Similar to how using a metronome is one of the most overlooked practice techniques, mic choice and mic placement may be the MOST overlooked thing in the gear world. For years, I had a really good amp, a really good guitar, and a really good pedalboard. I loved how it sounded coming out of my amp but it sounded dreadful in my in-ears and through the house system.

Eventually, I realized that I had invested all of this time and money into my sounds, but I was sharing my sounds with everyone through a really junky microphone that I didn’t know how to mic my amp properly with

A friend of mine gave me a Shure SM7B microphone and taught me about proper mic placement and it made a DRASTIC impact to my tone. From that moment on I went from having sound guys complain to me about how thin my guitar sounded or how it wasn’t cutting through the mix to having them come up to me after events to ask me what microphone that I was using because they had never heard a guitar sound that good at their venue before. 

I was blown away by how much my tone changed after I started using good microphones and placing them properly on my amp. I am currently running a stereo rig with a Shure SM7B on one amp and a Beyerdynamic M88 on the other amp. I have never been happier with my tone and my in-ear mix (with a flat EQ sounds just as good as when I’m practicing at home)!

  • Power Supply

Save up and invest in a good power supply for your pedals. This seems like something you should just skip over because it doesn’t make any cool sounds, but it will help you keep a lot of unwanted sounds like buzzing, crackling, radio talkshows (if you know, you know haha!), and other noises out of your guitar rig.

  • Cables

One quick tip that I have learned about cables is that solderless cables are really cool and convenient but in my experience of traveling have proven unreliable over and over again. My current pedalboard is wired up with all soldered cables and it’s incredibly durable, super low noise, and sounds crystal clear. I can’t recommend soldered cables enough. 

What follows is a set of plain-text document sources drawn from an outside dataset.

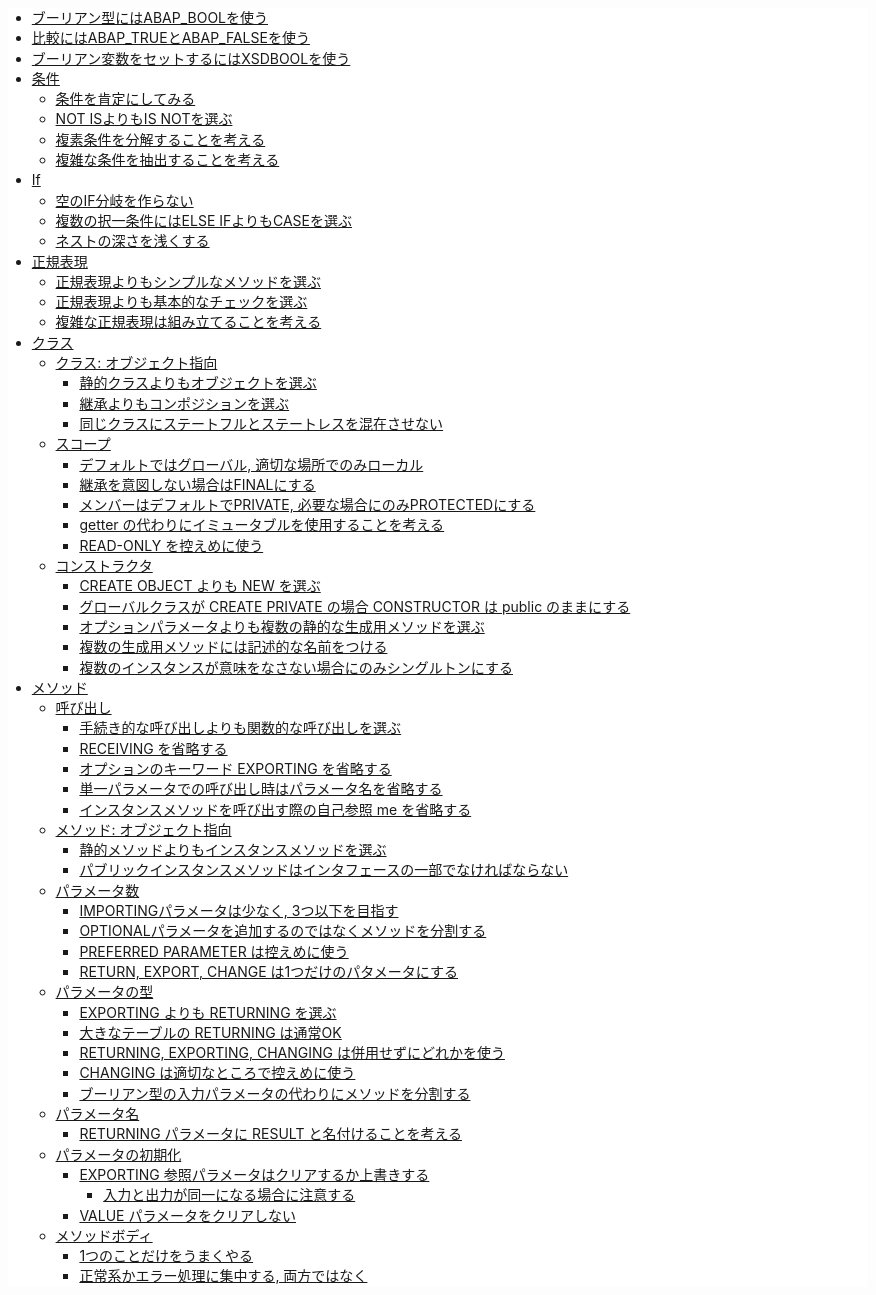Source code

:   - [ブーリアン型にはABAP_BOOLを使う](#ブーリアン型にはABAP_BOOLを使う)
  - [比較にはABAP_TRUEとABAP_FALSEを使う](#比較にはABAP_TRUEとABAP_FALSEを使う)
  - [ブーリアン変数をセットするにはXSDBOOLを使う](#ブーリアン変数をセットするにはXSDBOOLを使う)
- [条件](#条件)
  - [条件を肯定にしてみる](#条件を肯定にしてみる)
  - [NOT ISよりもIS NOTを選ぶ](#NOT-ISよりもIS-NOTを選ぶ)
  - [複素条件を分解することを考える](#複素条件を分解することを考える)
  - [複雑な条件を抽出することを考える](#複雑な条件を抽出することを考える)
- [If](#if)
  - [空のIF分岐を作らない](#空のIF分岐を作らない)
  - [複数の択一条件にはELSE IFよりもCASEを選ぶ](#複数の択一条件にはELSE-IFよりもCASEを選ぶ)
  - [ネストの深さを浅くする](#ネストの深さを浅くする)
- [正規表現](#正規表現)
  - [正規表現よりもシンプルなメソッドを選ぶ](#正規表現よりもシンプルなメソッドを選ぶ)
  - [正規表現よりも基本的なチェックを選ぶ](#正規表現よりも基本的なチェックを選ぶ)
  - [複雑な正規表現は組み立てることを考える](#複雑な正規表現は組み立てることを考える)
- [クラス](#クラス)
  - [クラス: オブジェクト指向](#クラス-オブジェクト指向)
    - [静的クラスよりもオブジェクトを選ぶ](#静的クラスよりもオブジェクトを選ぶ)
    - [継承よりもコンポジションを選ぶ](#継承よりもコンポジションを選ぶ)
    - [同じクラスにステートフルとステートレスを混在させない](#同じクラスにステートフルとステートレスを混在させない)
  - [スコープ](#スコープ)
    - [デフォルトではグローバル, 適切な場所でのみローカル](#デフォルトではグローバル-適切な場所でのみローカル)
    - [継承を意図しない場合はFINALにする](#継承を意図しない場合はFINALにする)
    - [メンバーはデフォルトでPRIVATE, 必要な場合にのみPROTECTEDにする](#メンバーはデフォルトでPRIVATE-必要な場合にのみPROTECTEDにする)
    - [getter の代わりにイミュータブルを使用することを考える](#getter-の代わりにイミュータブルを使用することを考える)
    - [READ-ONLY を控えめに使う](#READ-ONLY-を控えめに使う)
  - [コンストラクタ](#コンストラクタ)
    - [CREATE OBJECT よりも NEW を選ぶ](#CREATE-OBJECT-よりも-NEW-を選ぶ)
    - [グローバルクラスが CREATE PRIVATE の場合 CONSTRUCTOR は public のままにする](#グローバルクラスが-CREATE-PRIVATE-の場合-CONSTRUCTOR-は-public-のままにする)
    - [オプションパラメータよりも複数の静的な生成用メソッドを選ぶ](#オプションパラメータよりも複数の静的な生成用メソッドを選ぶ)
    - [複数の生成用メソッドには記述的な名前をつける](#複数の生成用メソッドには記述的な名前をつける)
    - [複数のインスタンスが意味をなさない場合にのみシングルトンにする](#複数のインスタンスが意味をなさない場合にのみシングルトンにする)
- [メソッド](#メソッド)
  - [呼び出し](#呼び出し)
    - [手続き的な呼び出しよりも関数的な呼び出しを選ぶ](#手続き的な呼び出しよりも関数的な呼び出しを選ぶ)
    - [RECEIVING を省略する](#RECEIVING-を省略する)
    - [オプションのキーワード EXPORTING を省略する](#オプションのキーワード-EXPORTING-を省略する)
    - [単一パラメータでの呼び出し時はパラメータ名を省略する](#単一パラメータでの呼び出し時はパラメータ名を省略する)
    - [インスタンスメソッドを呼び出す際の自己参照 me を省略する](#インスタンスメソッドを呼び出す際の自己参照-me-を省略する)
  - [メソッド: オブジェクト指向](#メソッド-オブジェクト指向)
    - [静的メソッドよりもインスタンスメソッドを選ぶ](#静的メソッドよりもインスタンスメソッドを選ぶ)
    - [パブリックインスタンスメソッドはインタフェースの一部でなければならない](#パブリックインスタンスメソッドはインタフェースの一部でなければならない)
  - [パラメータ数](#パラメータ数)
    - [IMPORTINGパラメータは少なく, 3つ以下を目指す](#IMPORTINGパラメータは少なく-3つ以下を目指す)
    - [OPTIONALパラメータを追加するのではなくメソッドを分割する](#OPTIONALパラメータを追加するのではなくメソッドを分割する)
    - [PREFERRED PARAMETER は控えめに使う](#PREFERRED-PARAMETER-は控えめに使う)
    - [RETURN, EXPORT, CHANGE は1つだけのパタメータにする](#RETURN-EXPORT-CHANGE-は1つだけのパタメータにする)
  - [パラメータの型](#パラメータの型)
    - [EXPORTING よりも RETURNING を選ぶ](#EXPORTING-よりも-RETURNING-を選ぶ)
    - [大きなテーブルの RETURNING は通常OK](#大きなテーブルの-RETURNING-は通常OK)
    - [RETURNING, EXPORTING, CHANGING は併用せずにどれかを使う](#RETURNING-EXPORTING-CHANGING-は併用せずにどれかを使う)
    - [CHANGING は適切なところで控えめに使う](#CHANGING-は適切なところで控えめに使う)
    - [ブーリアン型の入力パラメータの代わりにメソッドを分割する](#ブーリアン型の入力パラメータの代わりにメソッドを分割する)
  - [パラメータ名](#パラメータ名)
    - [RETURNING パラメータに RESULT と名付けることを考える](#RETURNING-パラメータに-RESULT-と名付けることを考える)
  - [パラメータの初期化](#パラメータの初期化)
    - [EXPORTING 参照パラメータはクリアするか上書きする](#EXPORTING-参照パラメータはクリアするか上書きする)
      - [入力と出力が同一になる場合に注意する](#入力と出力が同一になる場合に注意する)
    - [VALUE パラメータをクリアしない](#VALUE-パラメータをクリアしない)
  - [メソッドボディ](#メソッドボディ)
    - [1つのことだけをうまくやる](#1つのことだけをうまくやる)
    - [正常系かエラー処理に集中する, 両方ではなく](#正常系かエラー処理に集中する-両方ではなく)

#4 Practice MORE and research LESS

I’ve tried to sit down and calculate how many hours, days, weeks of my life I’ve spent researching random things, but there’s no way I will ever be able to figure that out. Could you imagine how much more fun playing guitar would be, how much better you would be, and how many more gigs you would get invited to play if you took all the time that you spent researching gear and invested that time into becoming a better musician, artist, and creative? 

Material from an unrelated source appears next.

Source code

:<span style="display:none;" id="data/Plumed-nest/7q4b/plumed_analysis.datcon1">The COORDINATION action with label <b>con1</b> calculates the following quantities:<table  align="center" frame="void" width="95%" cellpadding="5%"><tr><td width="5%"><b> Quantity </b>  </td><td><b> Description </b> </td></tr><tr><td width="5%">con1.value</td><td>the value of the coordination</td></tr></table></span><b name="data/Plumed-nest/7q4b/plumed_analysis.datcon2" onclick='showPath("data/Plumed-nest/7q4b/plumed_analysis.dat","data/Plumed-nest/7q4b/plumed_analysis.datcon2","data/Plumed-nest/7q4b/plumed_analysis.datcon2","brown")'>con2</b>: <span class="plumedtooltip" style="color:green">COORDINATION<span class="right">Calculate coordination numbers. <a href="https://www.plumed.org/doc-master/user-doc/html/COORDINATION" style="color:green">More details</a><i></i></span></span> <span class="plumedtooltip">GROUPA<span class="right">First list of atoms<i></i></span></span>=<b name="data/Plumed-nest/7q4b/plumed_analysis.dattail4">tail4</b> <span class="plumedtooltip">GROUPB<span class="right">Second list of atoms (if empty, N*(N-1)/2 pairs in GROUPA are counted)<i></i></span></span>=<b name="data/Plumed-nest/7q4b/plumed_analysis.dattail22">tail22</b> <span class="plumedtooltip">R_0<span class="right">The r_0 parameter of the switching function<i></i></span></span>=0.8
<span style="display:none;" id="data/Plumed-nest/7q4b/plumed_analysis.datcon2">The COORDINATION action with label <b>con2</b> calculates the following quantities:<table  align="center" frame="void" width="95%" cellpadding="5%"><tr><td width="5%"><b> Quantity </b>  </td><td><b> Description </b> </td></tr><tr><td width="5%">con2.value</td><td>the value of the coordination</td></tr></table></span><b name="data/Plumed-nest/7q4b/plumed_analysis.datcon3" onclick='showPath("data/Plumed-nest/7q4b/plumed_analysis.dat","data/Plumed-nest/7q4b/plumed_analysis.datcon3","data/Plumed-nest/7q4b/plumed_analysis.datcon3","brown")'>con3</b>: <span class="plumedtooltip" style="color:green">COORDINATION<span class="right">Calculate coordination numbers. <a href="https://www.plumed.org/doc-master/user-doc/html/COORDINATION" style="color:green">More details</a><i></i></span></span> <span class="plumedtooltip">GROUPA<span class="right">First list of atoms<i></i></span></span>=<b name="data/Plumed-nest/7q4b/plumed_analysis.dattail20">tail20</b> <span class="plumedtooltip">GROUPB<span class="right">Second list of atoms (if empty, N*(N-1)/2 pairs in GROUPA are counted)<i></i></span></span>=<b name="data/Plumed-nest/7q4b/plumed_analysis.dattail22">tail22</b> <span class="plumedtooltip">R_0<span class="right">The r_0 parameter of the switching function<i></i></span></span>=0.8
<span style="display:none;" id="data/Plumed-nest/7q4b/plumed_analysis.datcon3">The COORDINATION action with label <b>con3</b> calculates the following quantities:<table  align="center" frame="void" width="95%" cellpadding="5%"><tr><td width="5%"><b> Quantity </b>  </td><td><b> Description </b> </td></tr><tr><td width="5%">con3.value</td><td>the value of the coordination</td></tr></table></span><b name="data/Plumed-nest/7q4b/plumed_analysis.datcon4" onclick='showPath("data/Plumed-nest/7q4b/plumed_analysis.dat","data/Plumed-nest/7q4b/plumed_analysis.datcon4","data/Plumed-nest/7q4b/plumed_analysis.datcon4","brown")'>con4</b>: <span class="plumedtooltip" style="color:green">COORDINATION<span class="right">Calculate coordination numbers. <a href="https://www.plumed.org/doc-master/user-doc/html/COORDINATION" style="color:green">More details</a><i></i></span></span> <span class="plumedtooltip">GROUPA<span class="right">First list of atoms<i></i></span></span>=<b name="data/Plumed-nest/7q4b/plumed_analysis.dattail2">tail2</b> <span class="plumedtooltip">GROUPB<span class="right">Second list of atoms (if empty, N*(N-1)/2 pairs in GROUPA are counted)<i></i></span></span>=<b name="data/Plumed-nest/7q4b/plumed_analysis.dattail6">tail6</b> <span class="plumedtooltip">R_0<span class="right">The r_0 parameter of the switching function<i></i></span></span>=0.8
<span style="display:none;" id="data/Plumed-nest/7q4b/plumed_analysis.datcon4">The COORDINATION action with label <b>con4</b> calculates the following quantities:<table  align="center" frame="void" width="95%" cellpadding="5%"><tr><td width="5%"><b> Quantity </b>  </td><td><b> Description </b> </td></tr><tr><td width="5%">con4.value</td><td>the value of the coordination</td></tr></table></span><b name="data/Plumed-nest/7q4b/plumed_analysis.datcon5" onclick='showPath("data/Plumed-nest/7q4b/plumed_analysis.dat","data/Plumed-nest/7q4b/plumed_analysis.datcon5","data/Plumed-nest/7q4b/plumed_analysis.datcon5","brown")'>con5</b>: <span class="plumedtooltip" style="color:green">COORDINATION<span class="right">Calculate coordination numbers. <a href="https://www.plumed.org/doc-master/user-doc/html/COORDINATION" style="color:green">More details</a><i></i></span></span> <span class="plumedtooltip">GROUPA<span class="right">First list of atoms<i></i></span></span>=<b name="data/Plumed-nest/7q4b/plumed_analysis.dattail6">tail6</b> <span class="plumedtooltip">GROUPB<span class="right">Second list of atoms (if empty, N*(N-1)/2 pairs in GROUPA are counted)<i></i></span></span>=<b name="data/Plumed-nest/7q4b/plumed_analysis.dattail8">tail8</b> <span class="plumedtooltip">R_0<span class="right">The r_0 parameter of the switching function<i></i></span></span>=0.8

What musical roadblocks would you have already overcome, what new sounds would you have created, and how many amazing licks would you have written if you would have devoted all of that time towards your craft? 

#5 Have fun and be yourself

The most important tip that I have for you today is to create space to create. Comparison is the greatest enemy of creativity that I have seen. One of my good friends always tells me that 

Comparison kills creativity.

And you know what, he’s right! When we spend most of our time trying to be someone else, copy someone else’s sound, we don’t leave any space for us to create something new. God created all of us in His image and each of us uniquely reflects an aspect of God.